NEW YORK (Reuters) - Two former budget chiefs who worked for presidents from opposing political parties said on Monday that the government should reduce military spending, scale back Social Security payments and end decade-old income tax cuts to reduce the federal deficit.
David Stockman, who was Republican Ronald Reagan’s budget director from 1981 to 1985 and a key architect of tax-cutting policies, and Peter Orszag, budget director for Democratic President Barack Obama from January 2009 until July 2010, agreed the United States spends more on defense than is needed.
Both also said the country would be well-served if better-off citizens paid more taxes and took smaller benefits from the government in their old age.
But the two men, who appeared together at a Thomson Reuters Newsmaker event, were at odds over how quickly and forcefully the government should act to reduce the deficit. Stockman contends the government should dramatically cut spending and raise taxes to pay down the national debt.
Orszag says governments are right to use spending to stretch out the economic adjustments to keep large segments of population from losing their jobs, which itself can cause long-lasting problems.
The men spoke on the eve of the formal publication of Stockman’s new book, “The Great Deformation: The Corruption of Capitalism in America.”
Stockman calls his book, which runs more than 700 pages, a screed. He says he wrote it to call attention to damage caused over 80 years by crony capitalists, spendthrift politicians and central bankers at the Federal Reserve who have inflated financial bubbles by printing money.

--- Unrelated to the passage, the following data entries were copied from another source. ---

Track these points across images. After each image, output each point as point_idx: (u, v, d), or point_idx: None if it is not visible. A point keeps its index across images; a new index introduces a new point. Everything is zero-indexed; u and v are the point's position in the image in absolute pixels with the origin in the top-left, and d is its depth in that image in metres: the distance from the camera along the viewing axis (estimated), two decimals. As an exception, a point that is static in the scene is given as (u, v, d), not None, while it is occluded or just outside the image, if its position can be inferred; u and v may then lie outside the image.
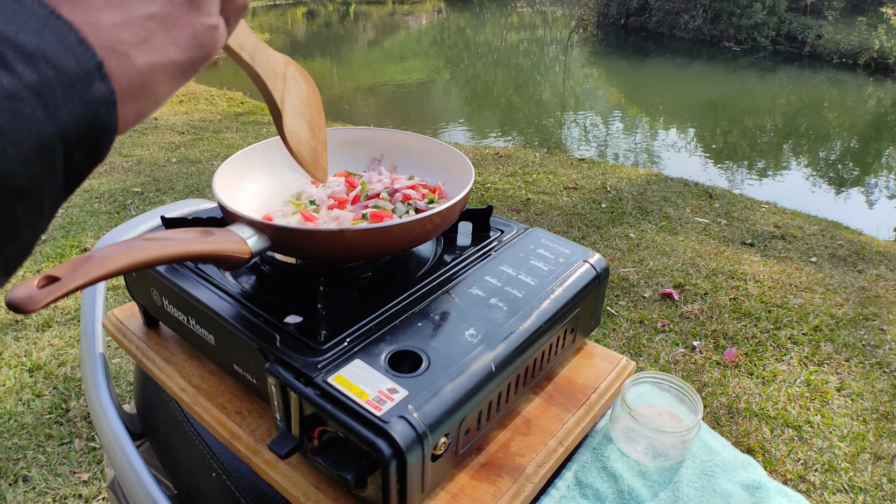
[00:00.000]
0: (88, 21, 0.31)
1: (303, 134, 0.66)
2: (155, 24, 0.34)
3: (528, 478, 0.66)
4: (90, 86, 0.30)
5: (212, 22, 0.37)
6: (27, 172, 0.27)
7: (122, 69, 0.32)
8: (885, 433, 2.01)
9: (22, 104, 0.27)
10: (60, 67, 0.28)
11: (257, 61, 0.56)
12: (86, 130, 0.30)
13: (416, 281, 0.74)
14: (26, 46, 0.27)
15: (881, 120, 7.02)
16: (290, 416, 0.60)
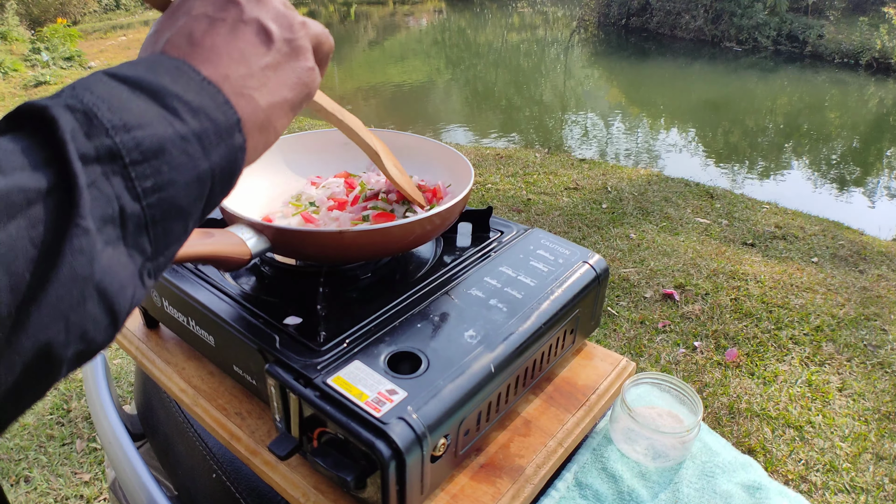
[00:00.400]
0: (223, 74, 0.39)
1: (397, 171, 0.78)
2: (270, 71, 0.42)
3: (527, 479, 0.66)
4: (232, 135, 0.38)
5: (310, 65, 0.45)
6: (187, 197, 0.35)
7: (251, 109, 0.41)
8: (886, 433, 2.01)
9: (189, 145, 0.35)
10: (215, 120, 0.37)
11: (347, 118, 0.68)
12: (227, 169, 0.39)
13: (416, 282, 0.74)
14: (192, 102, 0.36)
15: (883, 120, 7.01)
16: (289, 417, 0.61)
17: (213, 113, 0.37)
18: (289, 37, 0.44)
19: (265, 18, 0.43)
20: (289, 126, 0.48)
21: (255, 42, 0.42)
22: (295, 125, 5.68)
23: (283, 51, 0.43)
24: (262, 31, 0.42)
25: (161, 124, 0.34)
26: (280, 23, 0.43)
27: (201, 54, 0.39)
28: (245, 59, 0.41)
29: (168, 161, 0.34)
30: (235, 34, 0.41)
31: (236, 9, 0.42)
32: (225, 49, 0.40)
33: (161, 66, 0.37)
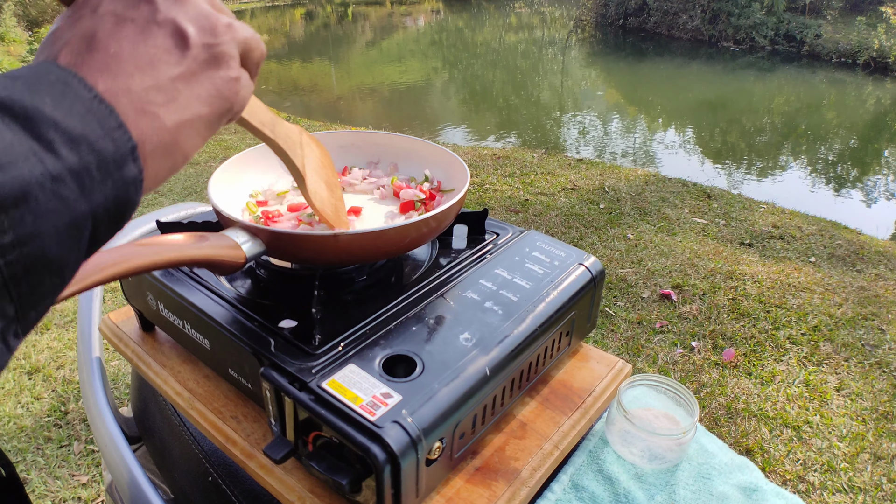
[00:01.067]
0: (122, 87, 0.33)
1: (323, 193, 0.70)
2: (181, 83, 0.36)
3: (523, 481, 0.66)
4: (123, 167, 0.32)
5: (232, 74, 0.39)
6: (58, 247, 0.30)
7: (153, 129, 0.35)
8: (884, 433, 2.01)
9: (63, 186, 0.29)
10: (100, 152, 0.31)
11: (277, 134, 0.61)
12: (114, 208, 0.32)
13: (411, 285, 0.74)
14: (72, 131, 0.30)
15: (880, 119, 7.02)
16: (284, 420, 0.60)
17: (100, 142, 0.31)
18: (209, 41, 0.38)
19: (182, 19, 0.37)
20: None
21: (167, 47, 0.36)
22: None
23: (201, 58, 0.38)
24: (178, 34, 0.37)
25: (28, 163, 0.28)
26: (200, 24, 0.38)
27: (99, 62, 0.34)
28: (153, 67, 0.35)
29: (33, 209, 0.28)
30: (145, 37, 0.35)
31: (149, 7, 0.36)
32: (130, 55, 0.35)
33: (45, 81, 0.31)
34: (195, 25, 0.37)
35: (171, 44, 0.36)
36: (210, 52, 0.38)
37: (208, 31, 0.38)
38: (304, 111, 6.78)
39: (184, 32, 0.37)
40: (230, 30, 0.39)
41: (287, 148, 0.63)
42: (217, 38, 0.38)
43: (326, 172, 0.72)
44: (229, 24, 0.39)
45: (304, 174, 0.66)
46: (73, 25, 0.35)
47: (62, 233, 0.29)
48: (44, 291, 0.30)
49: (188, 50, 0.37)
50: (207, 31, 0.38)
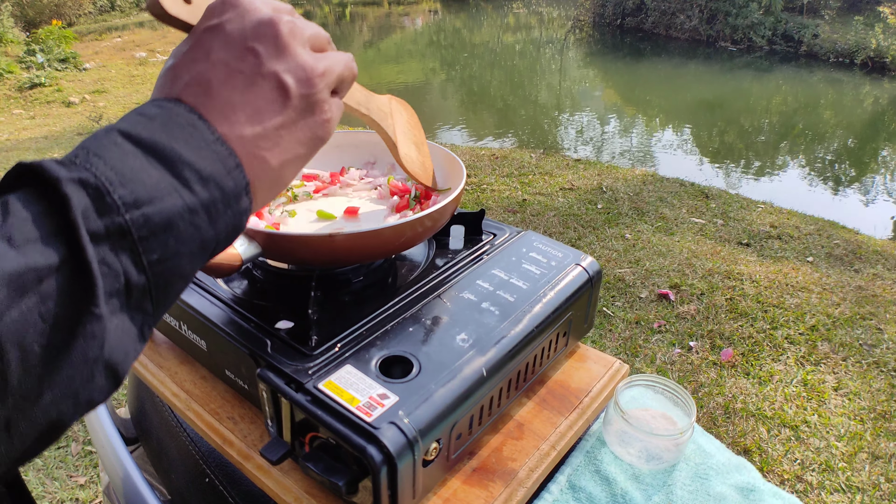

Stockman criticizes politicians of both parties, starting with Democrat Franklin Roosevelt in the 1930s and including his former boss Reagan, as well as former Republican President George W. Bush.
Stockman advises investors to sell their securities and hold cash instead. He admits he does not believe Washington will adopt his recommendations.
Stockman said in an interview, before taking the stage with Orszag, that with his approach “there would be a lot of pain,” with job losses and reduced income, perhaps for a generation. He said that would be better than further putting off the day of reckoning with the deficit.
Orszag told the audience, “David wants us to flog ourselves to have some brighter future and the problem is that the flogging can do some serious damage to that future.”
Orszag said Stockman is wrong to place so much blame for the weak economy and budget deficit on government policies. Changes from new technology and global trade have hurt incomes and employment, he said.
Some $85 billion of across-the-board government spending cuts automatically took effect on March 1 after Congress and the White House failed to agree on federal budget decisions. The drain of money has put pressure on the U.S. Federal Reserve to keep interest rates low to shore-up the economy.
Washington is having recurring fiscal showdowns over how to slash the budget deficit and $16 trillion of national debt, which was built from years of spending on wars in Iraq and Afghanistan and stimulation for the U.S. economy.
In Stockman’s book, he draws on his experience in government and his mixed-success as a Wall Street executive to make his points.
Stockman, 66, became widely known in 1981 for criticizing the institutions where he worked. He talked freely then to a magazine writer for The Atlantic, which published his misgivings about the Reagan administration’s spending policies.
Orszag, 44, is now a non-executive vice chairman of corporate and investment banking at Citigroup Inc. He was director of the Congressional Budget Office before working for Obama. He was also a White House economist in the administration of former President Bill Clinton.